When the Court reconsidered the same law in Griswold v. Connecticut a few years later, this time the Court struck it down. Justice William O. Douglas--FDR appointee and author of the Griswold decision--dove right in the pool and found something in the Constitution that the Founding Fathers forgot to include: a "right to privacy". What is a right to privacy? Your guess is as good as mine.

What's worse is how he unearthed this long-unknown constitutional nugget. In striking down the Connecticut law and discovering the "right to privacy", Justice Douglas wrote that "specific guarantees in the Bill of Rights have penumbras, formed by emanations from those guarantees that help give them life and substance." Huh? Not sure what "emanations" and "penumbras" are? I didn't know what penumbras were until my first year of law school. And I always thought emanations were associated with bad smells. Turns out that essentially penumbras are shadows, and emanations are emissions.

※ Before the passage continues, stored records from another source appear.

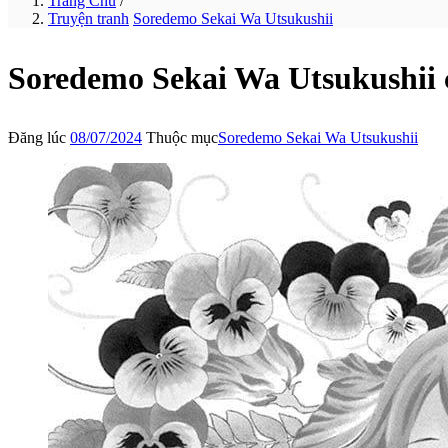
Trang Chủ
/
Truyện tranh
Soredemo Sekai Wa Utsukushii
Soredemo Sekai Wa Utsukushii
Đăng lúc
08/07/2024
Thuộc mục
Soredemo Sekai Wa Utsukushii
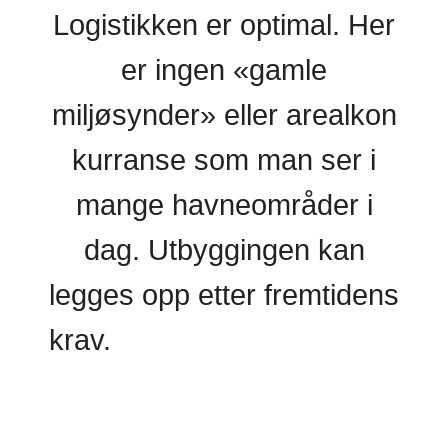
Logistikken er optimal. Her
er ingen «gamle
miljøsynder» eller arealkon
kurranse som man ser i
mange havneområder i
dag. Utbyggingen kan
legges opp etter fremtidens
krav.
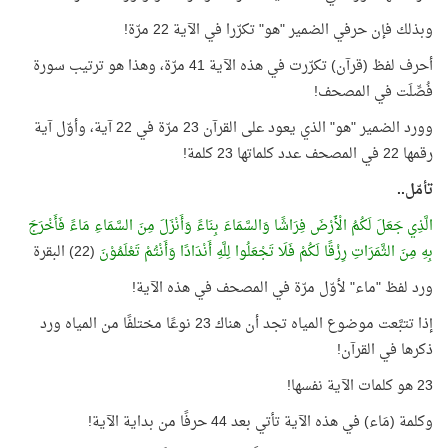
وبذلك فإن حرفي الضمير "هو" تكرّرا في الآية 22 مرّة!
أحرف لفظ (قرآن) تكرّرت في هذه الآية 41 مرّة، وهذا هو ترتيب سورة
فُصِّلَت في المصحف!
وورد الضمير "هو" الذي يعود على القرآن 23 مرّة في 22 آية، وأوّل آية
رقمها 22 في المصحف عدد كلماتها 23 كلمة!
تأمّل..
الَّذِي جَعَلَ لَكُمُ الْأَرْضَ فِرَاشًا وَالسَّمَاءَ بِنَاءً وَأَنْزَلَ مِنَ السَّمَاءِ مَاءً فَأَخْرَجَ
بِهِ مِنَ الثَّمَرَاتِ رِزْقًا لَكُمْ فَلَا تَجْعَلُوا لِلَّهِ أَنْدَادًا وَأَنْتُمْ تَعْلَمُوْنَ
(22) البقرة
ورد لفظ "ماء" لأوّل مرّة في المصحف في هذه الآية!
إذا تتبَّعت موضوع المياه تجد أن هناك 23 نوعًا مختلفًا من المياه ورد
ذكرها في القرآن!
23 هو كلمات الآية نفسها!
وكلمة (مَاء) في هذه الآية تأتي بعد 44 حرفًا من بداية الآية!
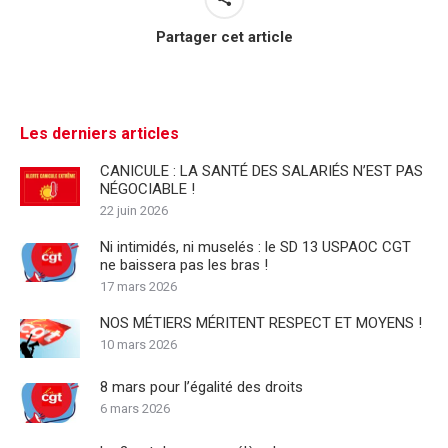
Partager cet article
Les derniers articles
CANICULE : LA SANTÉ DES SALARIÉS N’EST PAS
NÉGOCIABLE !
22 juin 2026
Ni intimidés, ni muselés : le SD 13 USPAOC CGT
ne baissera pas les bras !
17 mars 2026
NOS MÉTIERS MÉRITENT RESPECT ET MOYENS !
10 mars 2026
8 mars pour l’égalité des droits
6 mars 2026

Confused yet? In other words, the Constitution doesn't really mean what it says because the specific rights detailed therein cast broad, general shadows that cover a panoply of other rights limited only by the imaginations of enterprising lawyers and legacy-seeking Justices. Put another way, many unspecified (and unknown) rights emit from the specific enumerated rights. Think of a family tree with the "privacy patriarch" at the top and scores of generational offspring.

Naturally, Justice Douglas' emanations and penumbras have elevated all manner of behavior to the status of constitutional "rights". Roe v. Wade is the most controversial example. But take Lawrence v. Texas, the 2003 Supreme Court decision that struck down a Texas law criminalizing sodomy and [surprise!] found that all adults have a constitutional right to engage in such activities. The people of Texas apparently believed there should be a law criminalizing sodomy between consenting adults...or at least should let their archaic and exceedingly rarely enforced law remain on the books. Personally, I think such a law is dumb. But that is worlds away from believing sodomy should be promoted to the level of a constitutional right. Our jurisprudence is now littered with decisions like Roe and Lawrence...and there are many more to come. Remember Prop. 8 in California?

Which brings us to two recent events. First, late Friday afternoon, Pres. Barack Obama signed an executive order reversing the Bush Administration's ban on giving federal money to international groups that perform abortions or provide abortion information. This has been a political hot potato for about 25 years so why the rush? Apparently Obama believes this issue to be of such importance that he couldn't wait any longer than his third day at work to take action on it. Can someone explain to me, if we are in the "worst economic crisis since the Great Depression", why is our President telling us he's going to send millions of our money overseas for abortions?

Second, House Speaker Nancy Pelosi (D-San Francisco, CA) declared in an interview on ABC Sunday that she supported spending millions on contraceptives as part of the economic stimulus package because it will "reduce costs" for state and local governments [tip of the hat to the Drudge Report for the story]. And who will be recipients of this aid? Well, logically, it would be poor and minorities who can't afford contraception. That doesn't sound very Democratic to me. Perhaps we should start calling Pres. Obama and Speaker Pelosi the Eugenicists in Chief.

The bottom line is this: Roe v. Wade is bad law, poorly decided and based on impermissible broadening of the Constitution beyond its language. It is also directly responsible for Obama's policy shift and Pelosi's bizarre economic analysis.

Either the Constitution means what it says, or it means nothing. Apparently we have chosen the latter. As a result, we can expect our President and his fellow Democrats to continue genuflecting to abortion rights groups, the ACLU and other leftist extremists. Griswold and Roe have massive penumbras.